Within the entries underneath, how many lines include the string "green"? State only the number.

(Data section Opens)

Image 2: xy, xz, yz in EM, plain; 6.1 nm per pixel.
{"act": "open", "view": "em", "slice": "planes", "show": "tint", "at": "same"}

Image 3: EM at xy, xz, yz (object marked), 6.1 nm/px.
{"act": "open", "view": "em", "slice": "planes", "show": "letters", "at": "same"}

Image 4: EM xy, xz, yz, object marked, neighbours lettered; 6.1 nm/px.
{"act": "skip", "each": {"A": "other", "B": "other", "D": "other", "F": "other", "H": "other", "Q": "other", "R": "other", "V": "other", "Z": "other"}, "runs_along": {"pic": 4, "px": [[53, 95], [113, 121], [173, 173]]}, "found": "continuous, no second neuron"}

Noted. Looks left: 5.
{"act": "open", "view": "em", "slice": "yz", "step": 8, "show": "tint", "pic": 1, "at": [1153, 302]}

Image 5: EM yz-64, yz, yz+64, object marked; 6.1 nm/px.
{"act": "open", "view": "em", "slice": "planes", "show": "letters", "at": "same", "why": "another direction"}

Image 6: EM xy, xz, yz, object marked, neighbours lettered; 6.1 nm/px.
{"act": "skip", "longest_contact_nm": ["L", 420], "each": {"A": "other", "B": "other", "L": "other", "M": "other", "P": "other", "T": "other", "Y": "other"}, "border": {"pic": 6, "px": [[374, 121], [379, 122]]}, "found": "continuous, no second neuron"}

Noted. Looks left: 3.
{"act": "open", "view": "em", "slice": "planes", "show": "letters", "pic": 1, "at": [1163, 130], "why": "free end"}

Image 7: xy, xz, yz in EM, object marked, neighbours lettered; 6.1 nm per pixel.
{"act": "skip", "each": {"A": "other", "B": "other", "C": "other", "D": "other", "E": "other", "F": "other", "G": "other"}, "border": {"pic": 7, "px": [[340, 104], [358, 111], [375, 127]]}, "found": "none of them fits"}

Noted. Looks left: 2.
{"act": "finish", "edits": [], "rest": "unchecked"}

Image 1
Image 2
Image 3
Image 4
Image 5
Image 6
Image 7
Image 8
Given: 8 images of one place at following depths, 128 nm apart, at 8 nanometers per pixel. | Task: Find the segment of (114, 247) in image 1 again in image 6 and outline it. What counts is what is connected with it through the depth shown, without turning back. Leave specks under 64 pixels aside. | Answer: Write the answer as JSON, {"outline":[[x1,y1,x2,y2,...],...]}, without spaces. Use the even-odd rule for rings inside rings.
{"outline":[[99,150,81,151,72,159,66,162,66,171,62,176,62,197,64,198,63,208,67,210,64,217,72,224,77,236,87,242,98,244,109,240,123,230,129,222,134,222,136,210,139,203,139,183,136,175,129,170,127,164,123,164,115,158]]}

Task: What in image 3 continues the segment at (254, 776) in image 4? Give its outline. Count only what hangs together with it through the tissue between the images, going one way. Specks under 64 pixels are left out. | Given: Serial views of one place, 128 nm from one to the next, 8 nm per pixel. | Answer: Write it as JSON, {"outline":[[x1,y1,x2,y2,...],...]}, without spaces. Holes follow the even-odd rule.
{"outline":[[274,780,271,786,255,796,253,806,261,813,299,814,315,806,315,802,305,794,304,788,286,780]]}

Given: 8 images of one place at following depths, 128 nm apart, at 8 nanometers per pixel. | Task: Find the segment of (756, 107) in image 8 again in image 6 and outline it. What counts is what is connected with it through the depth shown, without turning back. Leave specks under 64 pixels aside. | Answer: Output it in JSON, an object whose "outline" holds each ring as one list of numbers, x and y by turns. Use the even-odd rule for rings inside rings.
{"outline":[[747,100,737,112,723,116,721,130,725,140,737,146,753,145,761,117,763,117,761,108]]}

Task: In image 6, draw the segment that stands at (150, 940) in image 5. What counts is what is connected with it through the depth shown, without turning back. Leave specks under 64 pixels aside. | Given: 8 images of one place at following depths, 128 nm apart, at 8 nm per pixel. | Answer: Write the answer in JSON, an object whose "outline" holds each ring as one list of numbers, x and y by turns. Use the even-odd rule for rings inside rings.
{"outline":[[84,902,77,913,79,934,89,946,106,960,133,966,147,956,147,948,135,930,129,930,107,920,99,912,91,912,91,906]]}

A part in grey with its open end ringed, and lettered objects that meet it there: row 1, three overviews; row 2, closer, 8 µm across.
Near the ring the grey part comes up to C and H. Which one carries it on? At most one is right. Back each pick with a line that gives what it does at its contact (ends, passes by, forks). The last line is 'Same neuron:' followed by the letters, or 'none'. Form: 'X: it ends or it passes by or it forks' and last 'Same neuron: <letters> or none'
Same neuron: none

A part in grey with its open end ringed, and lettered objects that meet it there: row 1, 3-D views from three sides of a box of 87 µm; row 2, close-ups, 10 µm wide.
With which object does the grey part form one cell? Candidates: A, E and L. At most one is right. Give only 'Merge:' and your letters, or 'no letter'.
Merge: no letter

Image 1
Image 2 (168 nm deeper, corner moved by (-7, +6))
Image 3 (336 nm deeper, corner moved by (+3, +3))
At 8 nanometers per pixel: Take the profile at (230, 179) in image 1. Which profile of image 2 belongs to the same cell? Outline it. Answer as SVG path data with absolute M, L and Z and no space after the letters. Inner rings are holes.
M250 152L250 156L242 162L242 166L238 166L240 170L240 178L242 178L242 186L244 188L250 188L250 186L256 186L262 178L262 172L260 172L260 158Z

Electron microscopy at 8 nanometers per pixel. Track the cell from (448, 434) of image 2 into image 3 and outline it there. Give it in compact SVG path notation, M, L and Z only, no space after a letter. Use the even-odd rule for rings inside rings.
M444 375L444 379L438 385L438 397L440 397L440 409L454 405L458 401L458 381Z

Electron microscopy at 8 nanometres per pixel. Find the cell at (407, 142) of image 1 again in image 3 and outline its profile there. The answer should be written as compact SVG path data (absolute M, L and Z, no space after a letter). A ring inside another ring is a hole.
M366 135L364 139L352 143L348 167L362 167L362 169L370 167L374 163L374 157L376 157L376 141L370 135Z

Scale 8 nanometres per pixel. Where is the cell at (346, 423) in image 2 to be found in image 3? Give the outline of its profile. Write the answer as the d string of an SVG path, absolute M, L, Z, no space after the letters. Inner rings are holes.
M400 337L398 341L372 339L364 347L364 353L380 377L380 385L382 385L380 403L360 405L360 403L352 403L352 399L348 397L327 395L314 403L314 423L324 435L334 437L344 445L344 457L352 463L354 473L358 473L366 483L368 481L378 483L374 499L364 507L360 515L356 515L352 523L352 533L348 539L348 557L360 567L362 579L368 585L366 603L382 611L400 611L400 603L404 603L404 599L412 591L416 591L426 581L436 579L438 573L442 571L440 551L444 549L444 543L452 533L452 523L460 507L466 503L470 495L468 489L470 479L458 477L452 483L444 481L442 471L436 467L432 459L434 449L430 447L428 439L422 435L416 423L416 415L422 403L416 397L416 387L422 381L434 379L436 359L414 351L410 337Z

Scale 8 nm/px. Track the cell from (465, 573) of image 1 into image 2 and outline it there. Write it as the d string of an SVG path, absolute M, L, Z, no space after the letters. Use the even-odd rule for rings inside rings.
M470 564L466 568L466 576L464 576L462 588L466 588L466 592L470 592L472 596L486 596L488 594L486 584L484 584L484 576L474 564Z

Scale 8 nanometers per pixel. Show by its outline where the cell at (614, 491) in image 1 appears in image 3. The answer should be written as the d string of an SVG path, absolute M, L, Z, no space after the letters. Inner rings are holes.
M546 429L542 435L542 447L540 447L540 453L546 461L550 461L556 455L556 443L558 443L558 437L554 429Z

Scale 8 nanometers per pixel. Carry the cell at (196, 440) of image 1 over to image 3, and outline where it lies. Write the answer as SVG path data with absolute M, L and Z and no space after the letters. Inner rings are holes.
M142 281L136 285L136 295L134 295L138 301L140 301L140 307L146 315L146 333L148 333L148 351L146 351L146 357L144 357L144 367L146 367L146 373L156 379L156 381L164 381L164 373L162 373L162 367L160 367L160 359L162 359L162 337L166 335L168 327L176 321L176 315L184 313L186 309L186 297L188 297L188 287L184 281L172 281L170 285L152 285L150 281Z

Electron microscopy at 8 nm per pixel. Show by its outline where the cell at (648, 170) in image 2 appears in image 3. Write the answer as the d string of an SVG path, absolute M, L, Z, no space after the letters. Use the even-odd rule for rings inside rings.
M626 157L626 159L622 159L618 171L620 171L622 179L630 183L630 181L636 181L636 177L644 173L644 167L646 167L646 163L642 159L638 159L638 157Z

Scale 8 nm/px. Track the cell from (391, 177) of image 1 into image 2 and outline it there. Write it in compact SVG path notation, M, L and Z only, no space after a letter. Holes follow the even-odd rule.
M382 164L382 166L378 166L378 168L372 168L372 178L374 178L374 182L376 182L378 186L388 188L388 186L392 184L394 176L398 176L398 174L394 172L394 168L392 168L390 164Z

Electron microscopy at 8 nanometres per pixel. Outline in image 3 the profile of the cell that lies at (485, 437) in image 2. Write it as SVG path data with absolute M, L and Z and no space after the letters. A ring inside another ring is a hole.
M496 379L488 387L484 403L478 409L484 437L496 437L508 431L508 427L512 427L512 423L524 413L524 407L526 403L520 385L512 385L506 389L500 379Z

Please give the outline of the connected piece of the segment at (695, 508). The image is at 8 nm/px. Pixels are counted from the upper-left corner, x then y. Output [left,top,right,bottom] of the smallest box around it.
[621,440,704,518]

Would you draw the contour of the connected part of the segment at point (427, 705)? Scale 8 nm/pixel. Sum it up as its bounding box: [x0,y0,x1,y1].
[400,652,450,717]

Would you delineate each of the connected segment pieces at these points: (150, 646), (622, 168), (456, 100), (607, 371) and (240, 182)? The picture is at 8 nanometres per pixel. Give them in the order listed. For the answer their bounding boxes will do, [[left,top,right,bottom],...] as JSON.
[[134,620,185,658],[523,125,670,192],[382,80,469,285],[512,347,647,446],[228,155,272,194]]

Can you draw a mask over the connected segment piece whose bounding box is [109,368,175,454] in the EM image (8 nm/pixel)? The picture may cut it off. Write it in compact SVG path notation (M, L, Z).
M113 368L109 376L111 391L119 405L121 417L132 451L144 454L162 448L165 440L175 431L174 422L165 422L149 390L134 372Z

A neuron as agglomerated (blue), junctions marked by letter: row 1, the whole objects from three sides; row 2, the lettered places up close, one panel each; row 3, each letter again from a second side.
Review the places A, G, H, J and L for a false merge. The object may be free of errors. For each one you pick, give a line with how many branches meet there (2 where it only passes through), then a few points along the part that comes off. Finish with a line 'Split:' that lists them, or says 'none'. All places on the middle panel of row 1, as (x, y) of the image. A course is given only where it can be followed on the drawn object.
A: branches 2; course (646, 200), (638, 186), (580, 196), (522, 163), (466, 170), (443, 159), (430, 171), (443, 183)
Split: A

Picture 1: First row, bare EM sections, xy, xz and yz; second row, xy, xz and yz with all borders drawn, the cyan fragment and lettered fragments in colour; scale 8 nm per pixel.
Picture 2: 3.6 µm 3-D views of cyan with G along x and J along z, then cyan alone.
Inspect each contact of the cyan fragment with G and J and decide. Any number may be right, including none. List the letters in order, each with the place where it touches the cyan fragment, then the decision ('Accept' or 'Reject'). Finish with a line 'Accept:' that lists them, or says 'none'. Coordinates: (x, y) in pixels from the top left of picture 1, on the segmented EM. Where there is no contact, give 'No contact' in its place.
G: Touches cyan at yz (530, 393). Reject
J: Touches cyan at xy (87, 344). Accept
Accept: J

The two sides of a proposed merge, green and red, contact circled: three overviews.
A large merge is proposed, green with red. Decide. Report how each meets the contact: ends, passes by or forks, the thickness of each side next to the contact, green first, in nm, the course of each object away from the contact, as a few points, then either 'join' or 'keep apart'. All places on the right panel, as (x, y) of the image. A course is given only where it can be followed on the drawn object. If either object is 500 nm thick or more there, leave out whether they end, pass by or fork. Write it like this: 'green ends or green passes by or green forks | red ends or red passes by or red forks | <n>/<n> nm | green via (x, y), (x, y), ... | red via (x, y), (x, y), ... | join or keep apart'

(Data section Closes)

[Your solution]: 2